When Thráin heard Nar's recounting of what had become of his father and that an Orc ruled their ancestral home, he wept and tore his beard, and then fell silent. For seven days he sat and said no word. Then on the seventh day he stood up and declared, "This cannot be borne!" These words were the beginning of the War of the Dwarves and Orcs.

Winter's end, Dol Goldur, in Mirkwood:

A great and terrible Shadow loomed over her, taller than Kinloch Hold and as Tainted as the Archdemon Himself, and she felt like an ant about to be stepped on by a great heel. Long-taloned fingers of black fire, cold as ice, reached for her chin, forcing her to look directly at him. She closed her eyes and saw the great lidless Eye, turning the insides of her eyelids as red as the sun did on bright days. Terror clouded her thoughts. Was he going to torture her as he had yesterday? The icy fingers dropped her chin and gripped her head instead, piercing the skin and lancing white-hot rods of pain directly into her brain. If she screamed, she couldn't hear it through the roaring in her ears. Her sight went dark.

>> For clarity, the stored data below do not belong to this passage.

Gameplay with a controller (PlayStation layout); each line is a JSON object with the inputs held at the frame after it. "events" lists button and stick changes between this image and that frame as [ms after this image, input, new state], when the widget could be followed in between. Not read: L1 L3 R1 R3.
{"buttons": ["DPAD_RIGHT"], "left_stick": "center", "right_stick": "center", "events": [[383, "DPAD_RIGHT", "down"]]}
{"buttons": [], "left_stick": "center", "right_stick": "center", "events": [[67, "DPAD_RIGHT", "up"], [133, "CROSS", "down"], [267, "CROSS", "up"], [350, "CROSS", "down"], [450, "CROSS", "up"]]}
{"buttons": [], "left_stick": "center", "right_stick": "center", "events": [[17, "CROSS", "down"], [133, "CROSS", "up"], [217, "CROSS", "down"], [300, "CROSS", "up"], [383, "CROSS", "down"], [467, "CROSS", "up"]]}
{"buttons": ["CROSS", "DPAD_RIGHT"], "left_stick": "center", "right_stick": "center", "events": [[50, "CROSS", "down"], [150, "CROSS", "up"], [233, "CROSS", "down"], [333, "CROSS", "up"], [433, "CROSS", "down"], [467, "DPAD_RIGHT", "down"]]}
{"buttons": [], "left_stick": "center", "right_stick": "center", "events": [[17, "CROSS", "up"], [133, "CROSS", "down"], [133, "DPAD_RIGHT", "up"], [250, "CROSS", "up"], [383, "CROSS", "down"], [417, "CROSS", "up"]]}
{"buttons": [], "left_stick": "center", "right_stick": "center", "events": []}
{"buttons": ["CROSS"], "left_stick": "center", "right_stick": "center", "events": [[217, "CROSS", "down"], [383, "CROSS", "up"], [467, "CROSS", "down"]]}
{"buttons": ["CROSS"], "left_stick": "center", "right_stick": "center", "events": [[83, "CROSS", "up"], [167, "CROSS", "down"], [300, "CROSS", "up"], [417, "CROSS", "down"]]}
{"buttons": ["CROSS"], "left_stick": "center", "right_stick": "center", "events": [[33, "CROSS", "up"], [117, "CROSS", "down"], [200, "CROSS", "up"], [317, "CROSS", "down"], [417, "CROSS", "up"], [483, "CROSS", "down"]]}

"You are worse than Urthemiel," she whispered, and it was the truth. Darkspawn were mindless, driven by the Old Gods to Taint everything they touched. Even when an Archdemon rose, the Blight was not malicious, though it was a conquering horde: the Tainted Gods had far more intelligence than the base darkspawn, but thought only to spread their terror and pain. No, this was deliberate, thinking cruelty, and she would tell this Necromancer nothing. "Nothing, nothing, I will tell you nothing."

"Khamûna, khamûna, astî lo ya hû,"[1] said Thráin, and his dwarven words brought her out of the nightmare. She opened her eyes to see his face leaning over hers. His bruises had faded to green, his eyes were no longer swollen and his teeth had settled back in their proper places.

She lay curled, her splinted arm folded awkwardly across her chest. For days now they had been coming for her, though not every day, just often enough to keep her jumping at every sound. At first they had asked if she knew Thráin, what her connection to him was, how she had planned to get him out. If there was an army coming after her. If there was a smaller company coming after her. Who her master was.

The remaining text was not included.